We trained five different classification models: RandomForestClassifier, KNeighborsClassifier, GradientBoostingClassifier, XGBClassifier, and AdaBoostClassifier.

The accuracies of the models are as follows:
- RandomForestClassifier: 0.710074
- KNeighborsClassifier: 0.699976
- GradientBoostingClassifier: 0.726398
- XGBClassifier: 0.731682
- AdaBoostClassifier: 0.690951

The accuracy represents the proportion of correctly predicted instances in the test data.
The models with higher accuracy values indicate better performance in predicting the healing status.
Based on the accuracy values, the XGBClassifier achieved the highest accuracy of 0.731682, followed closely by the GradientBoostingClassifier with an accuracy of 0.726398.
The RandomForestClassifier, KNeighborsClassifier, and AdaBoostClassifier achieved slightly lower accuracies but still performed reasonably well.

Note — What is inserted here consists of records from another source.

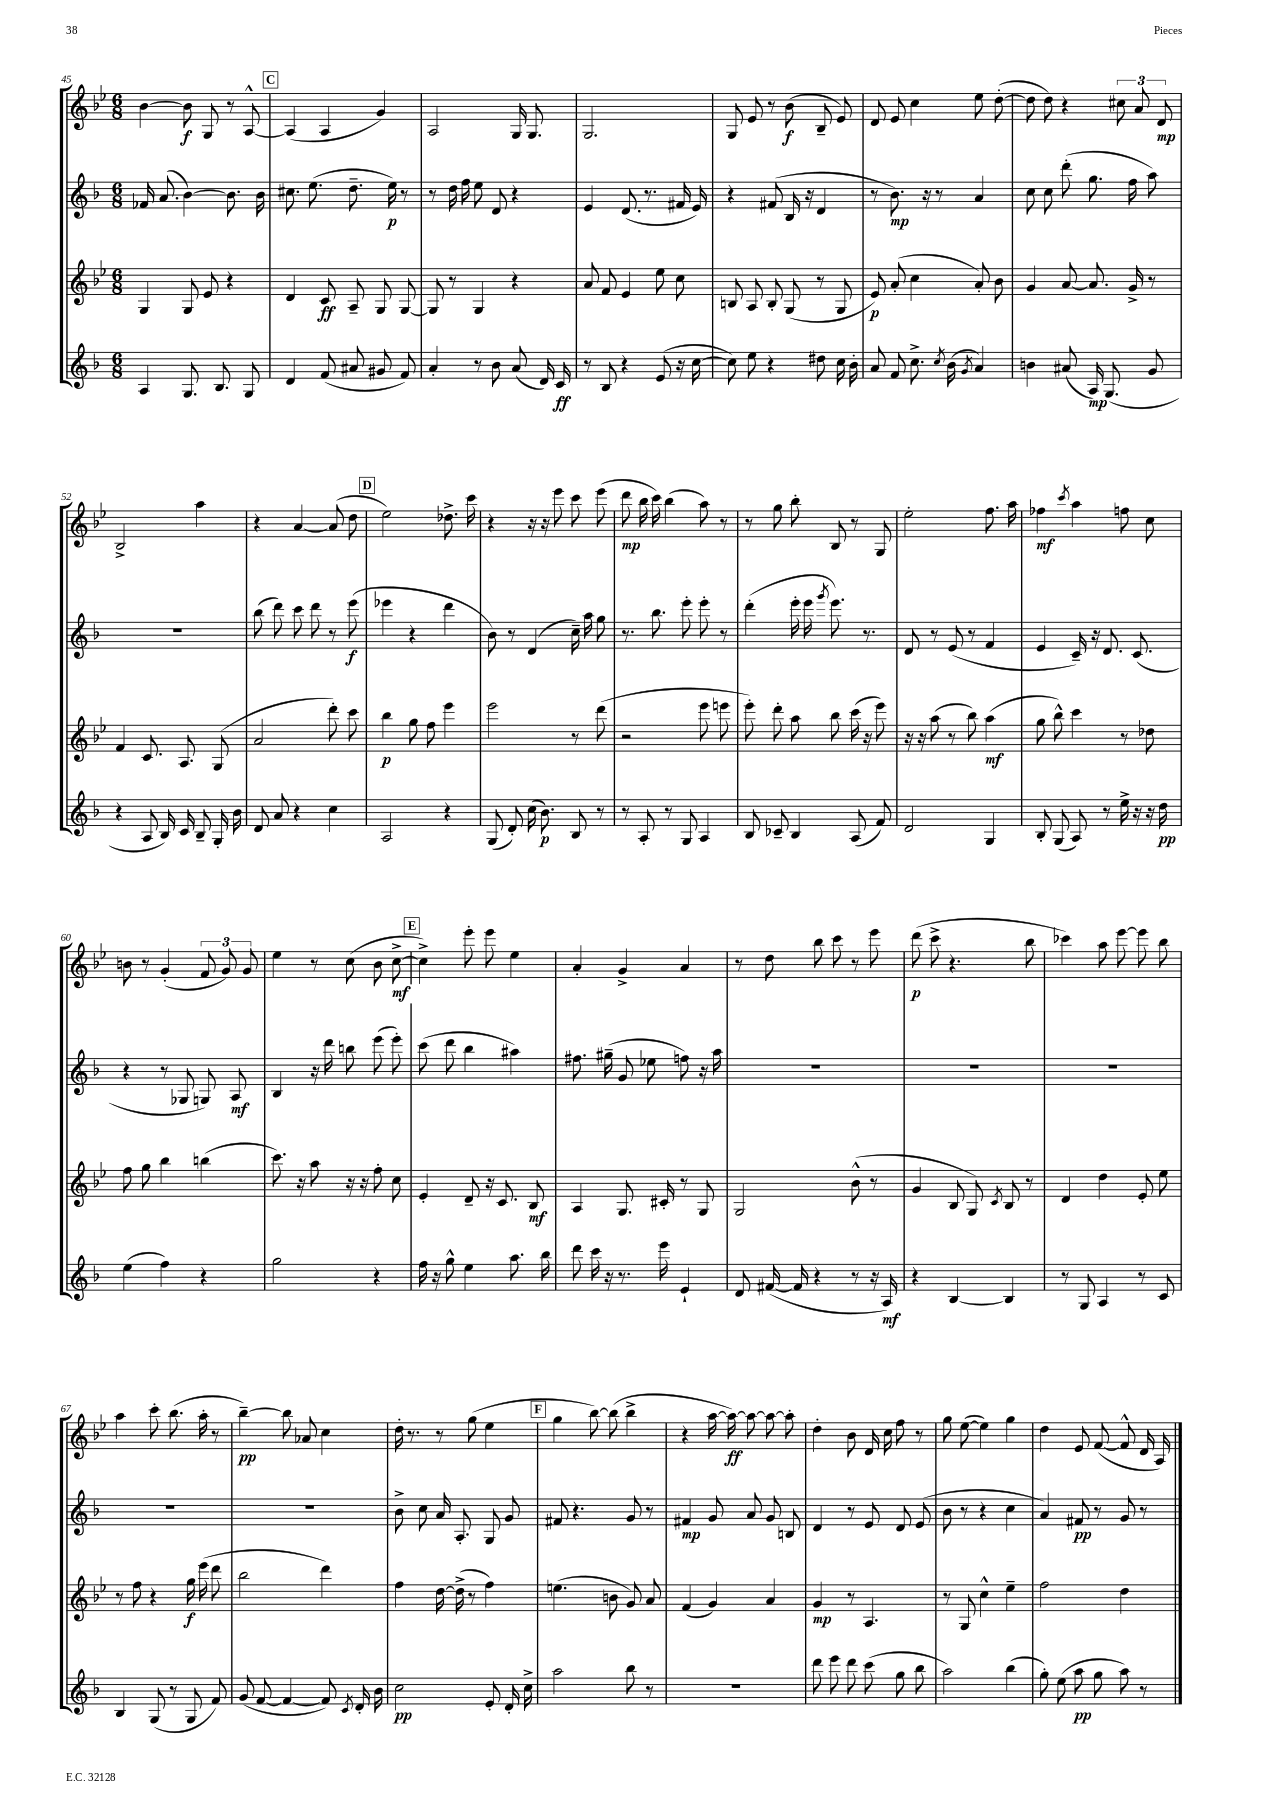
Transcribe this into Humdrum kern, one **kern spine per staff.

**kern	**kern	**kern	**kern
*staff4	*staff3	*staff2	*staff1
*clefG2	*clefG2	*clefG2	*clefG2
*k[b-]	*k[b-e-]	*k[b-]	*k[b-e-]
*M6/8	*M6/8	*M6/8	*M6/8
4A/	4G/	16f-/	[4b-\
.	.	(8.a/	.
8.G/	8G/	[4b-\)	8b-\]
.	8e-/	.	8G/
8.B-/	.	.	.
.	4r	8.b-\]	8r
8G/	.	.	[8A^^/
.	.	16b-\	.
=	=	=	=
4d/	4d/	8.cc#\	(4A/]
.	.	(8.ee\	.
(8f/	8c/	.	4A/
8a#/	8A~/	8.dd~\	.
8g#/	8G/	.	4g/)
.	.	16ee\)	.
8f/)	[8G/	8r	.
=	=	=	=
4a'/	8G/]	8r	2A/
.	8r	16dd\	.
.	.	16ff\	.
8r	4G/	8ee\	.
8b-\	.	8d/	.
(8a/	4r	4r	16G/
.	.	.	8.G/
16d/)	.	.	.
16c/	.	.	.
=	=	=	=
8r	8a/	4e/	2.G/
8B-/	8f/	.	.
4r	4e-/	(8.d/	.
.	.	8.r	.
(8e/	8ee-\	.	.
16r	8cc\	16f#/	.
[16cc\	.	16e/)	.
=	=	=	=
8cc\])	8B/	4r	8G/
8ee\	8A/	.	8e-/
4r	8B'/	(8f#/	8r
.	(8G/	16B-/	(8b-\
.	.	16r	.
8dd#\	8r	4d/	8B-~/
16cc\	8G/	.	8e-/)
16b-'\	.	.	.
=	=	=	=
8a/	8e-/)	8r	8d/
8f/	(8a'/	8.b-\)	8e-/
8.cc^\	4cc\	.	4cc\
.	.	16r	.
.	.	8r	.
8qcc/	.	.	.
(16b-\	.	.	.
8qg/	.	.	.
4a/)	8a'/)	4a/	8ee-\
.	8b-\	.	([8dd'\
=	=	=	=
4b\	4g/	8cc\	8dd\]
.	.	8cc\	8dd\)
(8a#/	[8a/	(8ddd'\	4r
16A/)	8.a/]	8.gg\	.
(8.G/	.	.	.
.	.	.	12cc#\
.	16g^/	16ff\	.
.	.	.	12a/
8g/	8r	8aa\)	.
.	.	.	12d/
=	=	=	=
4r	4f/	2.r	2B-^/
8A/	8.c/	.	.
16B-/)	.	.	.
16c/	8.A/	.	.
8B-~/	.	.	4aa\
16G'/	(8G/	.	.
16b-\	.	.	.
=	=	=	=
8d/	2a/	(8bb-\	4r
8a/	.	8ddd\)	.
4r	.	8ccc\	[4a/
.	.	8ddd\	.
4cc\	8ddd'\)	8r	(8a/]
.	8ccc\	(8eee\	8dd\
=	=	=	=
2A/	4bb-\	4eee-\	2ee-\)
.	8gg\	4r	.
.	8ff\	.	.
4r	4eee-\	4ddd\	8.dd-^\
.	.	.	16ccc\
=	=	=	=
(8G/	2eee-\	8b-\)	4r
8d'/)	.	8r	.
(16cc\	.	(4d/	16r
8.b-\)	.	.	16r
.	.	.	8eee-\
8B-/	8r	16cc~\)	8ccc\
.	.	16aa\	.
8r	(8ddd\	8gg\	(8eee-\
=	=	=	=
8r	2r	8.r	8ddd\
8A'/	.	.	16bb-\
.	.	8.bb-\	16ccc\)
8r	.	.	(4bb-\
8G/	.	8eee'\	.
4A/	8eee-\	8eee'\	8aa\)
.	8eee\	8r	8r
=	=	=	=
8B-/	8eee-'\)	(4ddd'\	8r
8c-~/	8ddd'\	.	8gg\
4B-/	8aa\	16eee'\	8bb-'\
.	.	16eee\	.
.	.	8qggg/	.
.	8bb-\	8.eee\)	8B-/
(8A/	(16ccc\	.	8r
.	16r	8.r	.
8f/)	8eee-\)	.	8G/
=	=	=	=
2d/	16r	8d/	2ee-'\
.	16r	.	.
.	(8aa\	8r	.
.	8r	(8e/	.
.	8bb-\)	8r	.
4G/	(4aa\	4f/	8.ff\
.	.	.	16aa\
=	=	=	=
8B-'/	8gg\	4e/	4ff-\
(8G/	8bb-^^\)	.	.
.	.	.	8qccc/
8A/)	4ccc\	16c~/)	4aa\
.	.	16r	.
8r	.	8.d/	.
16ee^\	8r	.	8ff\
16r	.	(8.c/	.
16r	8dd-\	.	8cc\
16dd\	.	.	.
=	=	=	=
(4ee\	8ff\	4r	8b\
.	8gg\	.	8r
4ff\)	4bb-\	8r	(4g'/
.	.	8G-/	.
4r	(4bb\	8G/)	12f/
.	.	.	12g/)
.	.	8A/	.
.	.	.	12g/
=	=	=	=
2gg\	8.ccc\)	4B-/	4ee-\
.	16r	.	.
.	8aa\	16r	8r
.	.	16ddd\	.
.	16r	8bb\	(8cc\
.	16r	.	.
4r	8ff'\	(8eee\	8b-\
.	8cc\	8eee'\)	[8cc^\
=	=	=	=
16ff\	4e-'/	(8ccc\	4cc^\])
16r	.	.	.
8gg^^\	.	8ddd\	.
4ee\	8d~/	4bb-\	8eee-'\
.	16r	.	8eee-\
.	8.c/	.	.
8.aa\	.	4aa#\)	4ee-\
.	8B-/	.	.
16bb-\	.	.	.
=	=	=	=
8ddd\	4A/	8.ff#\	4a'/
16ccc\	.	.	.
16r	.	(16gg#~\	.
8.r	8.G/	8g/	4g^/
.	.	8ee-\	.
16eee\	16c#'/	.	.
4e`/	8r	8ff\)	4a/
.	8G/	16r	.
.	.	16aa\	.
=	=	=	=
8d/	2G/	2.r	8r
([16f#/	.	.	8dd\
16f#/]	.	.	.
4r	.	.	8bb-\
.	.	.	8ccc\
8r	(8b-^^\	.	8r
16r	8r	.	8eee-\
16A/)	.	.	.
=	=	=	=
4r	4g/	2.r	(8ddd\
.	.	.	8ccc^\
[4B-/	8B-/	.	4.r
.	8G/)	.	.
.	8qc/	.	.
4B-/]	8B-/	.	.
.	8r	.	8bb-\
=	=	=	=
8r	4d/	2.r	4ccc-\)
8G/	.	.	.
4A/	4dd\	.	8aa\
.	.	.	[8eee-\
8r	8e-'/	.	8eee-\]
8c/	8ee-\	.	8bb-\
=	=	=	=
4B-/	8r	2.r	4aa\
.	8ff\	.	.
(8G/	4r	.	8ccc'\
8r	.	.	(8.bb-\
8G/	16gg\	.	.
.	(16eee-\	.	16aa'\
8f/)	8ddd\	.	8r
=	=	=	=
(8g/	2bb-\	2.r	[4bb-~\)
[8f/	.	.	.
4f/_	.	.	8bb-\]
.	.	.	8a-/
8f/])	4ddd\)	.	4cc\
8qc/	.	.	.
16d'/	.	.	.
16b-\	.	.	.
=	=	=	=
2cc\	4ff\	8b-^\	16dd'\
.	.	.	8.r
.	.	8cc\	.
.	[16dd\	16a/	8r
.	(16dd^\]	8.A'/	.
.	8r	.	(8gg\
8e'/	4ff\)	8G/	4ee-\
16d'/	.	8g/	.
16cc^\	.	.	.
=	=	=	=
2aa\	(4.ee\	8f#/	4gg\
.	.	4.r	.
.	.	.	[8bb-\)
.	8b\	.	(8bb-\]
8bb-\	8g/)	8g/	4bb-^\
8r	8a/	8r	.
=	=	=	=
2.r	(4f/	4f#/	4r
.	4g/)	8g/	[16aa\
.	.	.	16aa\_)
.	.	8a/	8aa\_
.	4a/	8g/	8aa\_
.	.	8B/	8aa'\]
=	=	=	=
8ddd\	4g/	4d/	4dd'\
8eee\	.	.	.
8ddd\	8r	8r	8b-\
(8ccc\	4.A/	8e/	16d/
.	.	.	16cc\
8gg\	.	8d/	8ff\
8bb-\	.	(8e/	8r
=	=	=	=
2aa\)	8r	8b-\	8gg\
.	8G/	8r	([8ee-\
.	4cc^^\	4r	4ee-\])
(4bb-\	4ee-~\	4cc\	4gg\
=	=	=	=
8gg'\)	2ff\	4a/)	4dd\
(8ee\	.	.	.
8aa\	.	8f#/	8e-/
8gg\	.	8r	([8f/
8aa\)	4dd\	8g/	8f^^/]
8r	.	8r	16d/
.	.	.	16A/)
==	==	==	==
*-	*-	*-	*-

It's important to note that accuracy alone might not provide a complete picture of model performance, and other evaluation metrics should be considered as well (e.g., precision, recall, F1-score) to assess the models' overall performance and suitability for the specific task.
In summary, the EDA helped us understand the data distribution and identify patterns, outliers, and relationships between variables. The multivariate analysis provided insights into the associations between different variables and the healing status. The model results showed the accuracy of each model in predicting the healing status, with the XGBClassifier and GradientBoostingClassifier performing the best among the models considered.